'''
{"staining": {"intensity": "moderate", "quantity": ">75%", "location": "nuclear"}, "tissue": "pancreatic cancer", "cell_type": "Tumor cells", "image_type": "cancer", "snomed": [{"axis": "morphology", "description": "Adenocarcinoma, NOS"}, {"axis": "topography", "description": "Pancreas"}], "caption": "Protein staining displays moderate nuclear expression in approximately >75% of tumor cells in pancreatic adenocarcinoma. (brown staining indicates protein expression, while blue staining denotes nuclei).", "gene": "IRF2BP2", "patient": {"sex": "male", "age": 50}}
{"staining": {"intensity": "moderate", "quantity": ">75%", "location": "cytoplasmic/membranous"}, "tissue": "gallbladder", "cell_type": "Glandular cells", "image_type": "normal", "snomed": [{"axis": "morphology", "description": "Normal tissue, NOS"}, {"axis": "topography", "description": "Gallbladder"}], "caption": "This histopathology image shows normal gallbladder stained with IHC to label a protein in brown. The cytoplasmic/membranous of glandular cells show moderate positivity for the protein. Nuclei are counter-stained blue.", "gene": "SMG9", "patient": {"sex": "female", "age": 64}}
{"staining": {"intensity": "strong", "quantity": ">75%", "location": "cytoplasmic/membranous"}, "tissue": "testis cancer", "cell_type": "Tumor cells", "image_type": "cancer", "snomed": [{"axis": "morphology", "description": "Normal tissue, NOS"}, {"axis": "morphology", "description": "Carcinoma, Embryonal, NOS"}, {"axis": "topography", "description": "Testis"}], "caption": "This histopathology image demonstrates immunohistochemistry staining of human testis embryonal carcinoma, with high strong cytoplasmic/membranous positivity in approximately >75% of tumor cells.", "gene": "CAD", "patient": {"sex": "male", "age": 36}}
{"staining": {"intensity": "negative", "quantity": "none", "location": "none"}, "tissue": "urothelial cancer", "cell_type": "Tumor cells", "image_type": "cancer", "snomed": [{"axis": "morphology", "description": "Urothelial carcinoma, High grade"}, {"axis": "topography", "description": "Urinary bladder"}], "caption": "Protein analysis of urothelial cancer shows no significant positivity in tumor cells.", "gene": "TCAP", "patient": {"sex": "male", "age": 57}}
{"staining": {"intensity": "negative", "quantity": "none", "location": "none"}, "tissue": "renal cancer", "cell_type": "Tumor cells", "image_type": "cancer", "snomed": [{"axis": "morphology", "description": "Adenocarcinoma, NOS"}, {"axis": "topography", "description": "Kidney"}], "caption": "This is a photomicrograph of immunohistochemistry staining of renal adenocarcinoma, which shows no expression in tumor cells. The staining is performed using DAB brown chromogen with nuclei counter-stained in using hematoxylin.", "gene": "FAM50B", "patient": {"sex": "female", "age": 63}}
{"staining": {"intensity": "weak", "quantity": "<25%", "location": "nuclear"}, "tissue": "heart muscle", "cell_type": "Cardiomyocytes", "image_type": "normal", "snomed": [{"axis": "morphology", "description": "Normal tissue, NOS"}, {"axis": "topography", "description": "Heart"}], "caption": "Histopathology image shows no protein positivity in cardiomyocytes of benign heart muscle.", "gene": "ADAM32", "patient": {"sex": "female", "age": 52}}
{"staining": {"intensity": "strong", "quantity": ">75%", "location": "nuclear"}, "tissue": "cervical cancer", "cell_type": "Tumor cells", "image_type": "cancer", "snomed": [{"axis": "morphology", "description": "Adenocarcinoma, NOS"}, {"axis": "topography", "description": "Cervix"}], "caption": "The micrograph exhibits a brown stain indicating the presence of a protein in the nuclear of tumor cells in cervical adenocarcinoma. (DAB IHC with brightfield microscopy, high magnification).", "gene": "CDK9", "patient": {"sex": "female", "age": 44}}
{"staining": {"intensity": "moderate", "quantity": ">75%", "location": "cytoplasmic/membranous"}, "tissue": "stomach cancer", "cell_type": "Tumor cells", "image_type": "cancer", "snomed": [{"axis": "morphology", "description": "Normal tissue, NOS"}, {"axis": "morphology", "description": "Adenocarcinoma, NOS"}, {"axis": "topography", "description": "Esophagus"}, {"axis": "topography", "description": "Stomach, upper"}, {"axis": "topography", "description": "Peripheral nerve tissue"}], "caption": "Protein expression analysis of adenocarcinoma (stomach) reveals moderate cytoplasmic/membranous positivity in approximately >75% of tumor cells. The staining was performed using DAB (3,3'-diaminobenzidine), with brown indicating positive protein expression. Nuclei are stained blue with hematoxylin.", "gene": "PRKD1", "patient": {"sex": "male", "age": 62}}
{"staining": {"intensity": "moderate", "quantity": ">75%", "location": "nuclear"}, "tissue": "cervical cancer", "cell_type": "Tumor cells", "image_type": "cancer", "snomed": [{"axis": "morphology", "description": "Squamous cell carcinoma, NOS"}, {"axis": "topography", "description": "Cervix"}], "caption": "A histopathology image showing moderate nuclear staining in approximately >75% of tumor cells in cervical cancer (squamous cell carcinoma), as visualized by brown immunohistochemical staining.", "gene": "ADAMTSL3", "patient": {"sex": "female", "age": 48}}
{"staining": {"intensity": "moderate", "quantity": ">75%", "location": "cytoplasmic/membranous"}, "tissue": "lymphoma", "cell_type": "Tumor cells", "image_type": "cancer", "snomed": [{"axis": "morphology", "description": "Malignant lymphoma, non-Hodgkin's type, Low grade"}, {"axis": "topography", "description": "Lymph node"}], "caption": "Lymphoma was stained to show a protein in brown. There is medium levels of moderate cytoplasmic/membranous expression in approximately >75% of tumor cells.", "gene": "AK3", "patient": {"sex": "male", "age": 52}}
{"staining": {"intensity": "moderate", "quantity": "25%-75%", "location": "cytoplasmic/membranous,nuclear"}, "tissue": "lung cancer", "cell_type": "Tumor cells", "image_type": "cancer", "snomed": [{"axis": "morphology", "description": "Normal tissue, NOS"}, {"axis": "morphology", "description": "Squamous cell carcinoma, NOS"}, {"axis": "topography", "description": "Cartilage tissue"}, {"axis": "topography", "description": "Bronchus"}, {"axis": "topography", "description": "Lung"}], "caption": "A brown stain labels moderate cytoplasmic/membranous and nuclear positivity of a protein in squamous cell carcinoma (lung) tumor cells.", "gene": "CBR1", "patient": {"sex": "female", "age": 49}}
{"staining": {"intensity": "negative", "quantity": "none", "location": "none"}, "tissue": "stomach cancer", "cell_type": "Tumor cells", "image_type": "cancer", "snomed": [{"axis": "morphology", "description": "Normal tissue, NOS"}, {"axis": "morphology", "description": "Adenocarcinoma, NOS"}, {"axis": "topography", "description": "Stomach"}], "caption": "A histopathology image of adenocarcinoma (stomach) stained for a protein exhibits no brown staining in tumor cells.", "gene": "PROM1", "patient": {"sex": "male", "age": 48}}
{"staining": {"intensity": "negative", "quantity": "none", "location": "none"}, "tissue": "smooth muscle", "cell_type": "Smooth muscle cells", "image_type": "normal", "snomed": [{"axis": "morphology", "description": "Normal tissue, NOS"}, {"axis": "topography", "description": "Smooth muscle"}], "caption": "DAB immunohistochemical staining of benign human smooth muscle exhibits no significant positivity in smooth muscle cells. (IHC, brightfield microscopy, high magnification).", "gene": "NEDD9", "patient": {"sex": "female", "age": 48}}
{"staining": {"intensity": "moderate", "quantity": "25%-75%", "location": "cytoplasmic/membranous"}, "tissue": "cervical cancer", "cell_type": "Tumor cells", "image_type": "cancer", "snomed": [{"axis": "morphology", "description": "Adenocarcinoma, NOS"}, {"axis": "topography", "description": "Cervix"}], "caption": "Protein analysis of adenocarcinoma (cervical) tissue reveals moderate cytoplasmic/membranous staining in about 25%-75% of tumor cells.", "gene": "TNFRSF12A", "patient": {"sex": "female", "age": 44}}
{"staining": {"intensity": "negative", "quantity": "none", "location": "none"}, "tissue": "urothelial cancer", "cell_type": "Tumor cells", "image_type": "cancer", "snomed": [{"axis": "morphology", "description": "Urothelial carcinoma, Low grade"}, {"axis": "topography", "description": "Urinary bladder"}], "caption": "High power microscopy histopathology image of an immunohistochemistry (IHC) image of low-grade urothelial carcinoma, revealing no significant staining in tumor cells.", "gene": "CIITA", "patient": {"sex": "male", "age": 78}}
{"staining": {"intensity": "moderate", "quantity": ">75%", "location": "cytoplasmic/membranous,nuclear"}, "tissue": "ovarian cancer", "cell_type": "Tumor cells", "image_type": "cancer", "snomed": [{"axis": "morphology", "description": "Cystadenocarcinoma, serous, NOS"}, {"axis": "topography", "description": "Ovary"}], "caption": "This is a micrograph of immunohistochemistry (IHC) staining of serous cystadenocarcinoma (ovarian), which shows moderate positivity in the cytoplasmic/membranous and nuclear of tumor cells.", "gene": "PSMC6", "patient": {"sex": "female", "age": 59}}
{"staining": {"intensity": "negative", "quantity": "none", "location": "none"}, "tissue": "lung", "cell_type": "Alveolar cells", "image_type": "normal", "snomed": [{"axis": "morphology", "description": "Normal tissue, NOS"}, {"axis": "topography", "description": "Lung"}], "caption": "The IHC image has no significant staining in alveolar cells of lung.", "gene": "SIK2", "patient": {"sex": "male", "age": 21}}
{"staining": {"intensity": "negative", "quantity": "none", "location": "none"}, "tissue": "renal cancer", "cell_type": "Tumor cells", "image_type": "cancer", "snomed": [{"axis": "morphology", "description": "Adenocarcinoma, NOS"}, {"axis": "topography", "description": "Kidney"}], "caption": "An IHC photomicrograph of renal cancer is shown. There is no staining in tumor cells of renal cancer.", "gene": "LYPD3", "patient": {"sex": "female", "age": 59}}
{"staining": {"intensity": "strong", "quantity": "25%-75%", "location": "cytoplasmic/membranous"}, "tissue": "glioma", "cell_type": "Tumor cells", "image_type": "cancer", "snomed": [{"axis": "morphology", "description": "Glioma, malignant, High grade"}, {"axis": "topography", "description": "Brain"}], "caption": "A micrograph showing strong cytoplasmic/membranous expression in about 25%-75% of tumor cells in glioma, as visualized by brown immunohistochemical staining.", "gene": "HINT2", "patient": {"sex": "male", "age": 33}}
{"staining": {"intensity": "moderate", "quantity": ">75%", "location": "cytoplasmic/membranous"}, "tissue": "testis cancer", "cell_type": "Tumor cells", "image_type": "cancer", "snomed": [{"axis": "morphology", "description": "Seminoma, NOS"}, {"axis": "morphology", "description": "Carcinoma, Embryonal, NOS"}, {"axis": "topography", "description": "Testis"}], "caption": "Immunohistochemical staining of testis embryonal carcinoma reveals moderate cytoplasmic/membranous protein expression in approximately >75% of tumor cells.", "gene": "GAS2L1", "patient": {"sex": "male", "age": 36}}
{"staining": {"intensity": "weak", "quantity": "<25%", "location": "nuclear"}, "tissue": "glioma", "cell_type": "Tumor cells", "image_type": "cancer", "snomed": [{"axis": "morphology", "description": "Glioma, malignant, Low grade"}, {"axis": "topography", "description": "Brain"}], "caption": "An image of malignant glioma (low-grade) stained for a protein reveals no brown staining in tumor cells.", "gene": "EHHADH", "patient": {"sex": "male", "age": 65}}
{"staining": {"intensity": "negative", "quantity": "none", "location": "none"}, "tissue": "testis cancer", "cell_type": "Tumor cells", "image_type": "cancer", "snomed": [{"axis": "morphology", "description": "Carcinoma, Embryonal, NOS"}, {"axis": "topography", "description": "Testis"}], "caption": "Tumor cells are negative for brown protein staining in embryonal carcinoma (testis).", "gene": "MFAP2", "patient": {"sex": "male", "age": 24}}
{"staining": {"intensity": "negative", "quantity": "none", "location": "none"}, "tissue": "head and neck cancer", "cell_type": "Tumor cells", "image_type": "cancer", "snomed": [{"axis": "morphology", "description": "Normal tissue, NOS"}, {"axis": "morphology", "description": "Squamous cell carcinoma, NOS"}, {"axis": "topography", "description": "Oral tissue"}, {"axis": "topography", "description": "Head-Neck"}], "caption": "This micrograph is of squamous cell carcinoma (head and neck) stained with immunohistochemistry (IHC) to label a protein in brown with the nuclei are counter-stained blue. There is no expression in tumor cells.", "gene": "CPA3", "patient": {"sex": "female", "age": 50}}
'''
◆ WHAT NEEDS TO BE DONE ◆
Look through the listing and return each line containing the word "renal".

◆ SOLVED EXERCISE ◆
{"staining": {"intensity": "negative", "quantity": "none", "location": "none"}, "tissue": "renal cancer", "cell_type": "Tumor cells", "image_type": "cancer", "snomed": [{"axis": "morphology", "description": "Adenocarcinoma, NOS"}, {"axis": "topography", "description": "Kidney"}], "caption": "This is a photomicrograph of immunohistochemistry staining of renal adenocarcinoma, which shows no expression in tumor cells. The staining is performed using DAB brown chromogen with nuclei counter-stained in using hematoxylin.", "gene": "FAM50B", "patient": {"sex": "female", "age": 63}}
{"staining": {"intensity": "negative", "quantity": "none", "location": "none"}, "tissue": "renal cancer", "cell_type": "Tumor cells", "image_type": "cancer", "snomed": [{"axis": "morphology", "description": "Adenocarcinoma, NOS"}, {"axis": "topography", "description": "Kidney"}], "caption": "An IHC photomicrograph of renal cancer is shown. There is no staining in tumor cells of renal cancer.", "gene": "LYPD3", "patient": {"sex": "female", "age": 59}}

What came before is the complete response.